_ОТРЫВОК_
····················
Евгению Габриловичу, который рецензировал в «Известиях» нашу программу, понравилось, что все это я проделывал «меланхолично». Да, он нашел точное слово. Но в чем же был смысл этой меланхоличности? Что за ней стояло? Для чего человек на сцене был так сосредоточен на занятиях, казалось бы, странных, невозможных и даже, пожалуй, неприличных для взрослого?
Сегодня я бы так сформулировал содержание номера: человек играющий — человек свободный, раскрепощенный.
Говорили, что у меня какая-то новая, невиданная доселе манера. Что существует некий секрет Райкина. Ну, профессиональные секреты есть у каждого артиста. А вот что касается манеры, не знаю, не знаю...
Это я говорю не из ложной скромности. И тем более не из кокетства.
Слишком много времени утекло, чтобы смаковать те давние похвалы. Здесь вот что важно. Если ты готов оказаться лицом к лицу со зрителями, твоими собеседниками (наличие маски не имеет значения), то независимо — молчишь ли ты, или произносишь чужой выученный текст, но от собственного имени — твоя манера, а точнее, никакая не манера, а человеческая сущность, обязательно покажется новой. Потому что ты — это ты, и никто другой. Тем и интересен. Выступая в качестве конферансье, я стремился не допускать внешней характерности, утрировки.
····················
_ИСХОДНЫЕ ЗАПИСИ_
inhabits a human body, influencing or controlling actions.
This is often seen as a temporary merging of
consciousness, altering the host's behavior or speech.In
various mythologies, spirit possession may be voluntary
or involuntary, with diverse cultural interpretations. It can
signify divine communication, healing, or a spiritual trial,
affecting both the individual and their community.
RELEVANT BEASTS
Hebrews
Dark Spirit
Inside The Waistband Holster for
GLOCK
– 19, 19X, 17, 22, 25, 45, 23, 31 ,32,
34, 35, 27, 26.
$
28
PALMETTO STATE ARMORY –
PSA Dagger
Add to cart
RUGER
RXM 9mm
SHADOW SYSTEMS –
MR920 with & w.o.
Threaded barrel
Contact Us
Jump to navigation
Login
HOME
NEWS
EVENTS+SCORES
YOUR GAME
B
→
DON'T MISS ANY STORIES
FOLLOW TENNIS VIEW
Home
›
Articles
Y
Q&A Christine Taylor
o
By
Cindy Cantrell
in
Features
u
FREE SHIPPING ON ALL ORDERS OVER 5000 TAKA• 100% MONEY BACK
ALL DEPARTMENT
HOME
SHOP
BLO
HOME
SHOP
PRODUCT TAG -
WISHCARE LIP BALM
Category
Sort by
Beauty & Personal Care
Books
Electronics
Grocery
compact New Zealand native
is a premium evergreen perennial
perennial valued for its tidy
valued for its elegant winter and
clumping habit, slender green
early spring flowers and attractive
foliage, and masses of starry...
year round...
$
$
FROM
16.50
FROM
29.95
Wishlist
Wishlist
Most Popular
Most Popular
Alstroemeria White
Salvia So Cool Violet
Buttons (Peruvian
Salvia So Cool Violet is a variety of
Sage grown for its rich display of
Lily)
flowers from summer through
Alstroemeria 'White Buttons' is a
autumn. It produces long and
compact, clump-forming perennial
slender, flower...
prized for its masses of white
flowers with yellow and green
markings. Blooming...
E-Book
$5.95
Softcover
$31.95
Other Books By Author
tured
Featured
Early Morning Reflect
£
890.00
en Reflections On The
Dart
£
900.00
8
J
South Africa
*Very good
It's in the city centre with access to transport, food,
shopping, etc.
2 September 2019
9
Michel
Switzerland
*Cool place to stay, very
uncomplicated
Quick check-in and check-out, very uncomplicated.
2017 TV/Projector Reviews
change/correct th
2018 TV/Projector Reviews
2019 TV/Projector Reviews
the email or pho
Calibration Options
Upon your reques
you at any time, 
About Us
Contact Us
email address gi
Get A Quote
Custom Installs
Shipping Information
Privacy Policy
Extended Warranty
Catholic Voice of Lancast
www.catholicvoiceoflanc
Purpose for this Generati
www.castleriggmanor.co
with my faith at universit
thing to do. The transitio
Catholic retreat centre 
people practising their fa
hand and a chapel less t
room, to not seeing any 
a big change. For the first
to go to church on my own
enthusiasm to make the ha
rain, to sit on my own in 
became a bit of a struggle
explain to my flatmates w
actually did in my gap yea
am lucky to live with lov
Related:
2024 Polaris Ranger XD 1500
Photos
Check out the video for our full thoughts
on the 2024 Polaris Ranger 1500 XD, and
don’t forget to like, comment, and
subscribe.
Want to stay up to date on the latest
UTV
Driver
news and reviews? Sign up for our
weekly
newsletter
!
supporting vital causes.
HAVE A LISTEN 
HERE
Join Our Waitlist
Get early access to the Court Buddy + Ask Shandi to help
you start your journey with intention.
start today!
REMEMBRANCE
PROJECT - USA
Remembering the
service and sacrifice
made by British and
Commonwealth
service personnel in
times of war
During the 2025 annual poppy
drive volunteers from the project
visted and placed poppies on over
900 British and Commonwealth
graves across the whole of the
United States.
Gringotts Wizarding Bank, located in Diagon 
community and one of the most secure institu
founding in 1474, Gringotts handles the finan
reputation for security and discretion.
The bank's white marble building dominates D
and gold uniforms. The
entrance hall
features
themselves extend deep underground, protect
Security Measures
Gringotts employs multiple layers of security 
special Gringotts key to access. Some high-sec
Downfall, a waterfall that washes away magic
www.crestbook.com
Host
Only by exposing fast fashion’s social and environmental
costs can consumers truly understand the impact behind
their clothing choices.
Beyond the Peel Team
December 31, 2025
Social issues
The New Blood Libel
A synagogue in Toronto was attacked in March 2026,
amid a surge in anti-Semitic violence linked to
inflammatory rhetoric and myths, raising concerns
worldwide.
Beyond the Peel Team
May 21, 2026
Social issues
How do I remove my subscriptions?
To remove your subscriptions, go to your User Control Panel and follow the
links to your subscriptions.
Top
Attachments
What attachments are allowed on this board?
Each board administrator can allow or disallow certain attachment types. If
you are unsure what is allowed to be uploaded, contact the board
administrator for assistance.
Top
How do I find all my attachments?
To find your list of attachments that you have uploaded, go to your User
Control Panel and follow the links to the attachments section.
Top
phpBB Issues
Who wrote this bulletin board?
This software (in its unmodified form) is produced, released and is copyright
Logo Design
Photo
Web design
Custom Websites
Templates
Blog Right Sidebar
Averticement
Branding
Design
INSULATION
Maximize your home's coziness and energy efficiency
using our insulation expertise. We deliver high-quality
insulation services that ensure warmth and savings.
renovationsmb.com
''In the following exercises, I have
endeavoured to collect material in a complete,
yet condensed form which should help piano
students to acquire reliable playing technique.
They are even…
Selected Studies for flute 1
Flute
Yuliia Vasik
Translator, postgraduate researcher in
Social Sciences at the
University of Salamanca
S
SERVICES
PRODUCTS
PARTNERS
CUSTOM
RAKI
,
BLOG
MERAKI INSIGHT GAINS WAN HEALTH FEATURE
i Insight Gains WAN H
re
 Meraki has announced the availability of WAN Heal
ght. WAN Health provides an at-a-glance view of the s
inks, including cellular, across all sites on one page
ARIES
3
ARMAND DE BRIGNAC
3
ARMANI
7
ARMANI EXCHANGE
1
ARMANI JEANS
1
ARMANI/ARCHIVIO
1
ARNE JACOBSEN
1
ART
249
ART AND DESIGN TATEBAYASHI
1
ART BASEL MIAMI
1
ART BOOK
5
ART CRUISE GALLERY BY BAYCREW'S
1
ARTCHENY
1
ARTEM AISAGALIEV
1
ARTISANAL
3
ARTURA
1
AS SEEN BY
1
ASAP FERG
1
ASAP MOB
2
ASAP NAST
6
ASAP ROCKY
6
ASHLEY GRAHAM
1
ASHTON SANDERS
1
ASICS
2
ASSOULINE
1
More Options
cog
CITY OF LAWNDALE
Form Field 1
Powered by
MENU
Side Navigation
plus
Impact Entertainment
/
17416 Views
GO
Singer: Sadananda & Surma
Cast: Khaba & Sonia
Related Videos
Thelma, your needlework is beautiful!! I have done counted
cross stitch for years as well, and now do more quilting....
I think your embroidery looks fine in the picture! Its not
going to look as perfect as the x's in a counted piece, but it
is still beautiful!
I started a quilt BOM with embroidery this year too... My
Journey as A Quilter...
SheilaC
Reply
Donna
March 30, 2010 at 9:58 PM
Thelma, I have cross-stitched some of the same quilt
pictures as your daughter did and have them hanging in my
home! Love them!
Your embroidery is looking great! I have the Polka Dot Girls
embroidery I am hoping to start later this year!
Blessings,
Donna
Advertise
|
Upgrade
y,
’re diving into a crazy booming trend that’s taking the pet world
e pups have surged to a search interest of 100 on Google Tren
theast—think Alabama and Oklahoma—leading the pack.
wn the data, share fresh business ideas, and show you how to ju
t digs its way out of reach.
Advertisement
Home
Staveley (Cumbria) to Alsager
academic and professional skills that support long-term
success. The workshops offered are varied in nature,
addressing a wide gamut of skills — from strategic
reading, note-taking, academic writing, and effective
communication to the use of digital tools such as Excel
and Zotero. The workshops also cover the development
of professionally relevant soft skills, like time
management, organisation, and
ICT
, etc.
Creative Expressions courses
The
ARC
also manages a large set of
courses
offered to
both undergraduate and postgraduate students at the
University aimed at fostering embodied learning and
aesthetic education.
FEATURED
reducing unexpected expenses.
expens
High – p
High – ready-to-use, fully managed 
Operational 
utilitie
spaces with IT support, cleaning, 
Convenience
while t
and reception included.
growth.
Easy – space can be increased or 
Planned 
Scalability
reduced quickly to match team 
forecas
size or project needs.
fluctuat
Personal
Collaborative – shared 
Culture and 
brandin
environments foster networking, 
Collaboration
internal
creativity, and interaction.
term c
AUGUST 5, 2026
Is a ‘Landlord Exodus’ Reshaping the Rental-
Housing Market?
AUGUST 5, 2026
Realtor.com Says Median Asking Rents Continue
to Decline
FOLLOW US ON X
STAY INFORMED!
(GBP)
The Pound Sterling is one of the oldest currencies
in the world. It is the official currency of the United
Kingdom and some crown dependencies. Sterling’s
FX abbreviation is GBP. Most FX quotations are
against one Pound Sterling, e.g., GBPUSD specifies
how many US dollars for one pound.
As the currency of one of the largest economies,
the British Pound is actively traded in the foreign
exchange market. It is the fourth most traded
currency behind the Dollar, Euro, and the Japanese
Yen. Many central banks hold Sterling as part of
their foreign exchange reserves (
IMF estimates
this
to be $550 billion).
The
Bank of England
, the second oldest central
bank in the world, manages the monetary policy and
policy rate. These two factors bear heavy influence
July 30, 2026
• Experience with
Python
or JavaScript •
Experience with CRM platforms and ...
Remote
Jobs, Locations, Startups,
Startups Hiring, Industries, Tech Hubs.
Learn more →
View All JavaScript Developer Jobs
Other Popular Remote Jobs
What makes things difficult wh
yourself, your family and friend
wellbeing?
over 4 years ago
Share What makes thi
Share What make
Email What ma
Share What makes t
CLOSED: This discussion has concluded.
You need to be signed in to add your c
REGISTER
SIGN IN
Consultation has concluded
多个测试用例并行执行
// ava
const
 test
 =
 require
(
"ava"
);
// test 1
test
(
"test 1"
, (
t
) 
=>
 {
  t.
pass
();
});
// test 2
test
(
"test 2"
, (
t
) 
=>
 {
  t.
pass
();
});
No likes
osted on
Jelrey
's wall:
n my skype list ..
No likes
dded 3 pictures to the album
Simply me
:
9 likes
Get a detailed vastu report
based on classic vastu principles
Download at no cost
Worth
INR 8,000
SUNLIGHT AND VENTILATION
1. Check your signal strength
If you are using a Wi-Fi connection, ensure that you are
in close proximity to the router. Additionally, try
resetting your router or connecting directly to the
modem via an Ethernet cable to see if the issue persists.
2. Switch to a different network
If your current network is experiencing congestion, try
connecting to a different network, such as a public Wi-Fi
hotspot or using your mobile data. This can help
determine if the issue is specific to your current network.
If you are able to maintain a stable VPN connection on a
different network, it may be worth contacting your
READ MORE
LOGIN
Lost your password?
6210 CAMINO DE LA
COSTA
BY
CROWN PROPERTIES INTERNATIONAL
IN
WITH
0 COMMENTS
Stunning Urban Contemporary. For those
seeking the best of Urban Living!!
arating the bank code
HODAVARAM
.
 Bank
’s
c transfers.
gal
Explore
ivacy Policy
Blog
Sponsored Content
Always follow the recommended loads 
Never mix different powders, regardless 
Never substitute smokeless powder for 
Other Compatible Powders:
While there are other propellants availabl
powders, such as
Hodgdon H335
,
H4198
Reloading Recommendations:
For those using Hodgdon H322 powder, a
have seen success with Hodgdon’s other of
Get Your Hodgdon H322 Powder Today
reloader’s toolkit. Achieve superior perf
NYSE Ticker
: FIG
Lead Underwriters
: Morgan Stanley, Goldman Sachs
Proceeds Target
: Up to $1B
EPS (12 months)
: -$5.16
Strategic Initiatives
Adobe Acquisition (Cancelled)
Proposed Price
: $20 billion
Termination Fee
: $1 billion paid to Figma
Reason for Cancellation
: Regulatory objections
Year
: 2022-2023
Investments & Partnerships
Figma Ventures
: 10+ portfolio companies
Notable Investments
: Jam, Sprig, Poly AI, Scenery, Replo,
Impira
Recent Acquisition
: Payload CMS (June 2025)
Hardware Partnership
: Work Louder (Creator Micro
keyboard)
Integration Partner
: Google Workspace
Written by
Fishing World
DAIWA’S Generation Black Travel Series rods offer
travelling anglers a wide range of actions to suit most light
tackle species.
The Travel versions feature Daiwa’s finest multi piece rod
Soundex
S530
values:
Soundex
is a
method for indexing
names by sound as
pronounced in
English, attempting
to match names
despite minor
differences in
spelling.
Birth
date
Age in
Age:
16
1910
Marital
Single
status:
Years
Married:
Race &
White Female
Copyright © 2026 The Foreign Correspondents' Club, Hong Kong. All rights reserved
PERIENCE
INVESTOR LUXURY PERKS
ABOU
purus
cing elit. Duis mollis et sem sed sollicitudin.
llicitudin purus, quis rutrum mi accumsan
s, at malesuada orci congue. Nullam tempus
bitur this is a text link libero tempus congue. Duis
····················
_ЦЕЛЬ ЗАДАНИЯ_
Можете дословно повторить часть отрывка от слов «Говорили, что у» до слов «внешней характерности, утрировки.»?

_ОТВЕТ НА ЗАДАЧУ_
Говорили, что у меня какая-то новая, невиданная доселе манера. Что существует некий секрет Райкина. Ну, профессиональные секреты есть у каждого артиста. А вот что касается манеры, не знаю, не знаю...
Это я говорю не из ложной скромности. И тем более не из кокетства.
Слишком много времени утекло, чтобы смаковать те давние похвалы. Здесь вот что важно. Если ты готов оказаться лицом к лицу со зрителями, твоими собеседниками (наличие маски не имеет значения), то независимо — молчишь ли ты, или произносишь чужой выученный текст, но от собственного имени — твоя манера, а точнее, никакая не манера, а человеческая сущность, обязательно покажется новой. Потому что ты — это ты, и никто другой. Тем и интересен. Выступая в качестве конферансье, я стремился не допускать внешней характерности, утрировки.